» WHAT IS REQUIRED:
All of the data is to be set down again without any alteration.

----

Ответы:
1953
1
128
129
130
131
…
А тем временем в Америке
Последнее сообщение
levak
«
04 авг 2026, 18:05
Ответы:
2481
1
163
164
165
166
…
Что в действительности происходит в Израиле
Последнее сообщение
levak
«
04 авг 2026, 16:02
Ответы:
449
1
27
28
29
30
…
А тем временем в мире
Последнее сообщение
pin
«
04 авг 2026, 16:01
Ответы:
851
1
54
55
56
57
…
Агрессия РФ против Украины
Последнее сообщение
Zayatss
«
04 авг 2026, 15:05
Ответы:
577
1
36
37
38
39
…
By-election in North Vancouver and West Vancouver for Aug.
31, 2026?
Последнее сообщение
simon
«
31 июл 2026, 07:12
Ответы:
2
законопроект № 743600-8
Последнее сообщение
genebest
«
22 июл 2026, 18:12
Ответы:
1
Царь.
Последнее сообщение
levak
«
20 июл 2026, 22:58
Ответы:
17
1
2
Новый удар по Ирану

----

» WRITTEN RESPONSE:
Ответы:
1953
1
128
129
130
131
…
А тем временем в Америке
Последнее сообщение
levak
«
04 авг 2026, 18:05
Ответы:
2481
1
163
164
165
166
…
Что в действительности происходит в Израиле
Последнее сообщение
levak
«
04 авг 2026, 16:02
Ответы:
449
1
27
28
29
30
…
А тем временем в мире
Последнее сообщение
pin
«
04 авг 2026, 16:01
Ответы:
851
1
54
55
56
57
…
Агрессия РФ против Украины
Последнее сообщение
Zayatss
«
04 авг 2026, 15:05
Ответы:
577
1
36
37
38
39
…
By-election in North Vancouver and West Vancouver for Aug.
31, 2026?
Последнее сообщение
simon
«
31 июл 2026, 07:12
Ответы:
2
законопроект № 743600-8
Последнее сообщение
genebest
«
22 июл 2026, 18:12
Ответы:
1
Царь.
Последнее сообщение
levak
«
20 июл 2026, 22:58
Ответы:
17
1
2
Новый удар по Ирану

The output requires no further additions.